Record set:
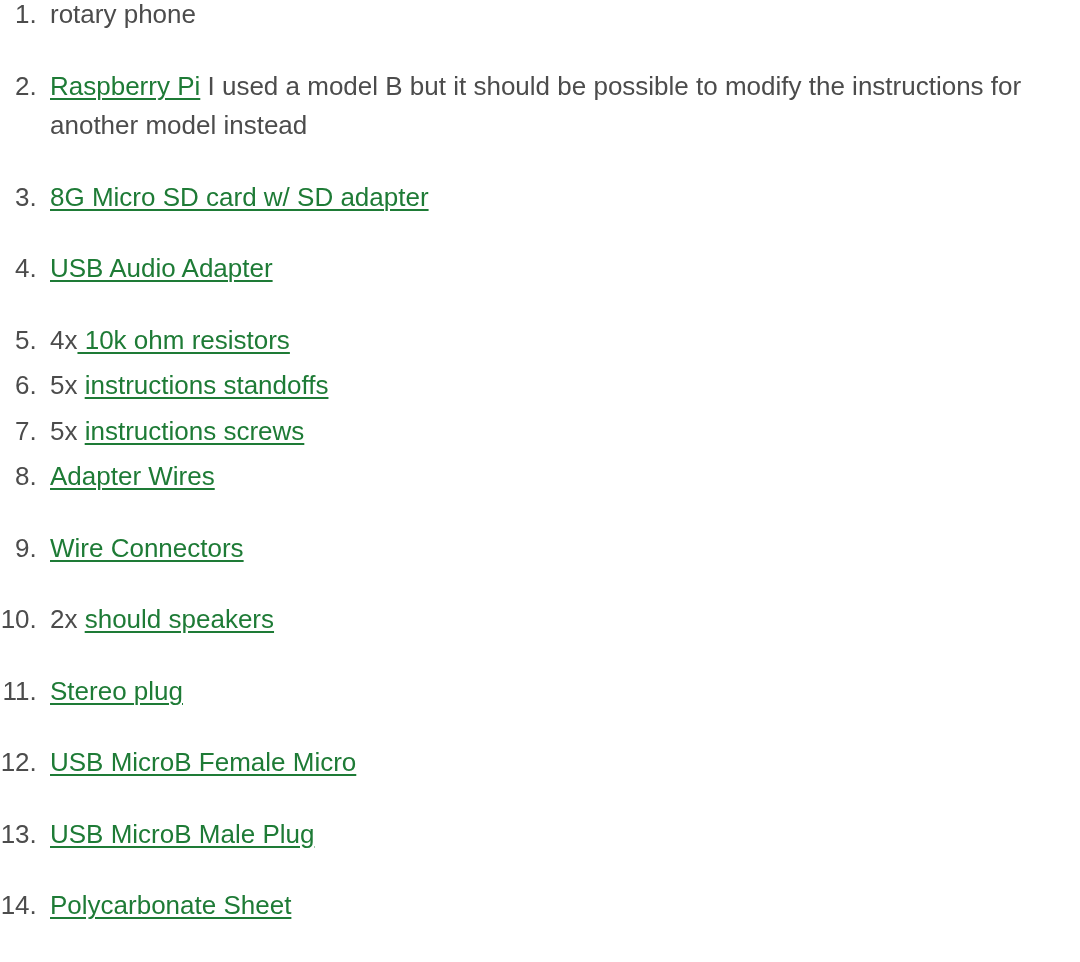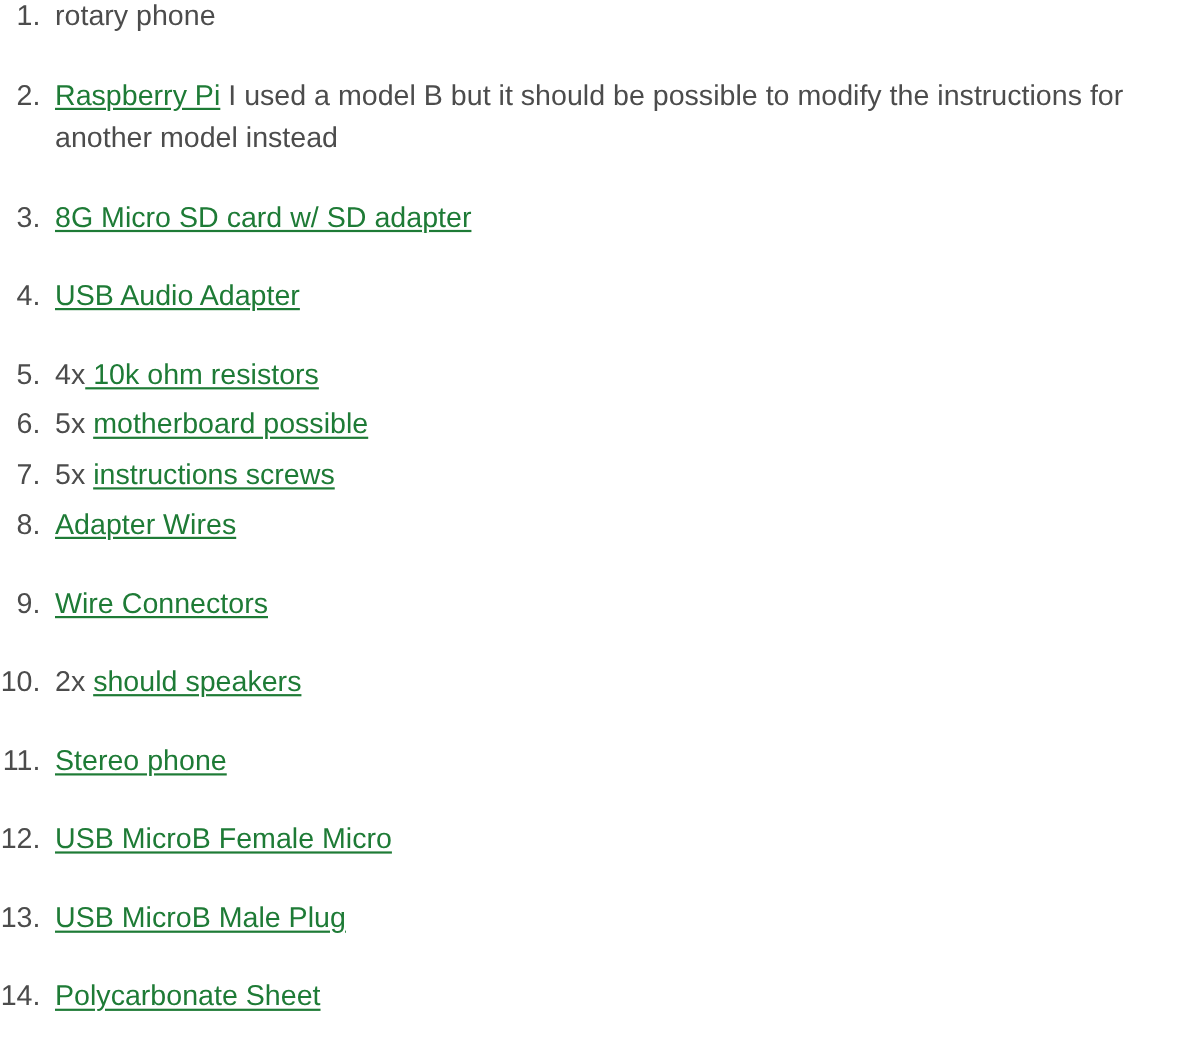--- a/index.html
+++ b/index.html
@@ -70,7 +70,7 @@
     <li><a class="partlink" href="#">8G Micro SD card w/ SD adapter</a></li>
     <li><a class="partlink" href="#">USB Audio Adapter</a></li>
     <li class="tight"><span class="li-text">4x</span><a class="partlink" href="#"> 10k ohm resistors</a></li>
-    <li class="tight"><span class="li-text">5x </span><a class="partlink" href="#">motherboard possible</a></li>
+    <li class="tight"><span class="li-text">5x </span><a class="partlink" href="#">instructions standoffs</a></li>
     <li class="tight"><span class="li-text">5x </span><a class="partlink" href="#">instructions screws</a></li>
     <li><a class="partlink" href="#">Adapter Wires</a></li>
     <li><a class="partlink" href="#">Wire Connectors</a></li>

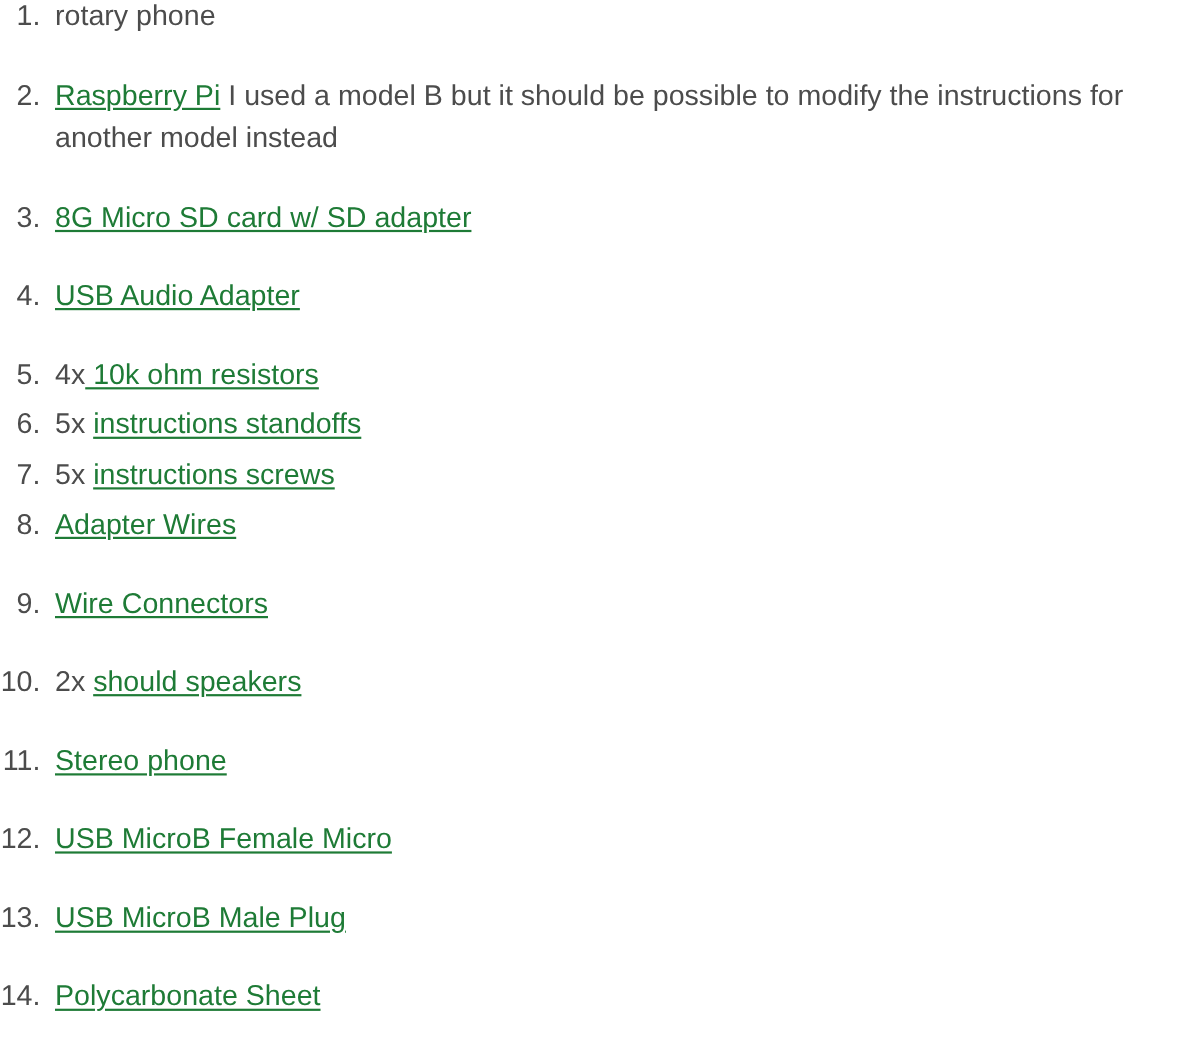--- a/index.html
+++ b/index.html
@@ -75,7 +75,7 @@
     <li><a class="partlink" href="#">Adapter Wires</a></li>
     <li><a class="partlink" href="#">Wire Connectors</a></li>
     <li><span class="li-text">2x </span><a class="partlink" href="#">should speakers</a></li>
-    <li><a class="partlink" href="#">Stereo phone</a></li>
+    <li><a class="partlink" href="#">Stereo plug</a></li>
     <li><a class="partlink" href="#">USB MicroB Female Micro</a></li>
     <li><a class="partlink" href="#">USB MicroB Male Plug</a></li>
     <li><a class="partlink" href="#">Polycarbonate Sheet</a></li>

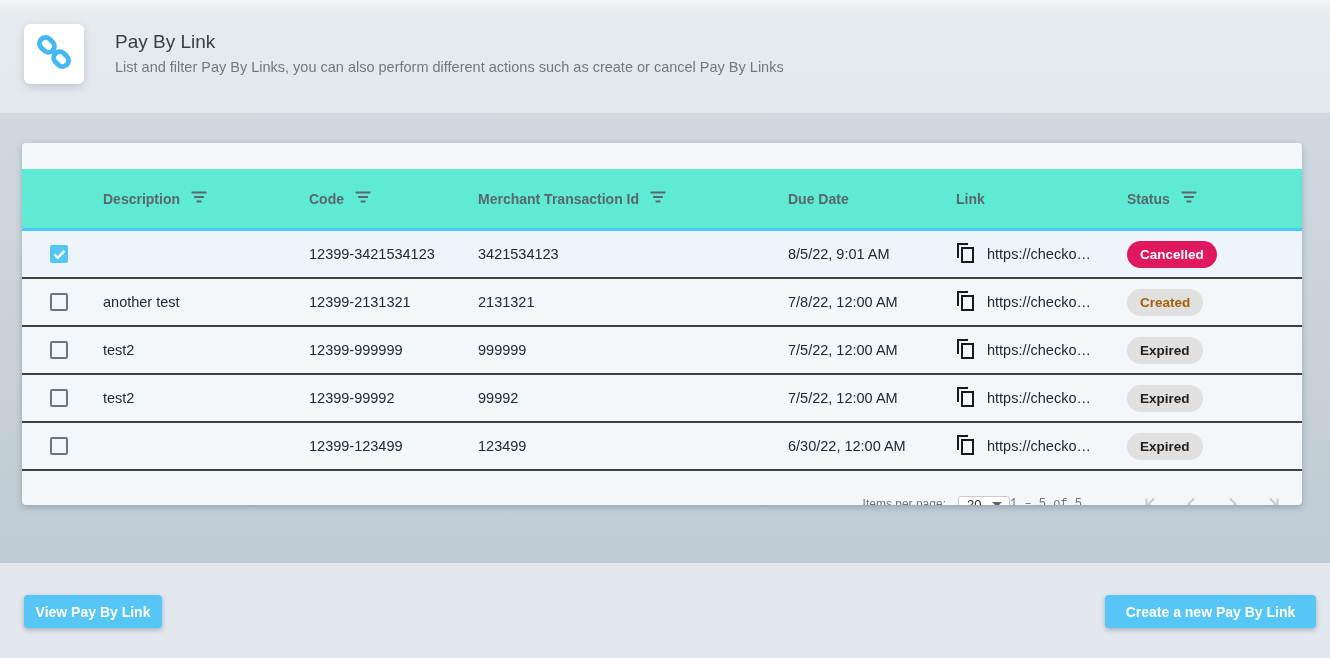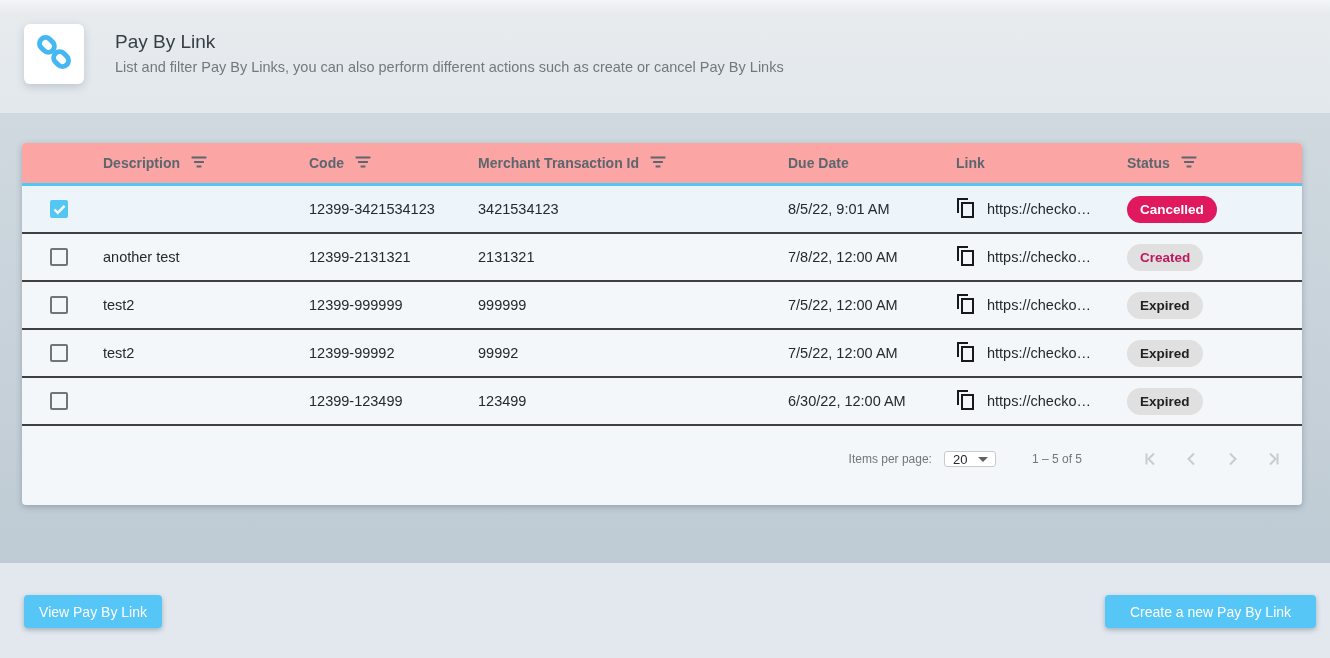--- a/index.html
+++ b/index.html
@@ -24,9 +24,9 @@
     background:#f4f7f9; border-radius:4px; overflow:hidden;
     box-shadow:0 2px 6px rgba(40,60,80,.30); }
 
-  .thead { height:43px; background:#fca5a5; border-bottom:3px solid #4ec9f5;
+  .thead { height:62px; background:#5eead4; border-bottom:3px solid #4ec9f5;
     display:grid; grid-template-columns:81px 206px 169px 310px 168px 171px 1fr;
-    align-items:center; }
+    align-items:center;margin-top:26px; }
   .th { display:flex; align-items:center; gap:11px;
     font-size:14px; font-weight:bold; color:#5c666d; }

Work task:
The reply must hold every line above exactly as written and none of the pictures.

Solved problem:
--- a/index.html
+++ b/index.html
@@ -70,7 +70,7 @@
     <li><a class="partlink" href="#">8G Micro SD card w/ SD adapter</a></li>
     <li><a class="partlink" href="#">USB Audio Adapter</a></li>
     <li class="tight"><span class="li-text">4x</span><a class="partlink" href="#"> 10k ohm resistors</a></li>
-    <li class="tight"><span class="li-text">5x </span><a class="partlink" href="#">motherboard possible</a></li>
+    <li class="tight"><span class="li-text">5x </span><a class="partlink" href="#">instructions standoffs</a></li>
     <li class="tight"><span class="li-text">5x </span><a class="partlink" href="#">instructions screws</a></li>
     <li><a class="partlink" href="#">Adapter Wires</a></li>
     <li><a class="partlink" href="#">Wire Connectors</a></li>

--- a/index.html
+++ b/index.html
@@ -75,7 +75,7 @@
     <li><a class="partlink" href="#">Adapter Wires</a></li>
     <li><a class="partlink" href="#">Wire Connectors</a></li>
     <li><span class="li-text">2x </span><a class="partlink" href="#">should speakers</a></li>
-    <li><a class="partlink" href="#">Stereo phone</a></li>
+    <li><a class="partlink" href="#">Stereo plug</a></li>
     <li><a class="partlink" href="#">USB MicroB Female Micro</a></li>
     <li><a class="partlink" href="#">USB MicroB Male Plug</a></li>
     <li><a class="partlink" href="#">Polycarbonate Sheet</a></li>

--- a/index.html
+++ b/index.html
@@ -24,9 +24,9 @@
     background:#f4f7f9; border-radius:4px; overflow:hidden;
     box-shadow:0 2px 6px rgba(40,60,80,.30); }
 
-  .thead { height:43px; background:#fca5a5; border-bottom:3px solid #4ec9f5;
+  .thead { height:62px; background:#5eead4; border-bottom:3px solid #4ec9f5;
     display:grid; grid-template-columns:81px 206px 169px 310px 168px 171px 1fr;
-    align-items:center; }
+    align-items:center;margin-top:26px; }
   .th { display:flex; align-items:center; gap:11px;
     font-size:14px; font-weight:bold; color:#5c666d; }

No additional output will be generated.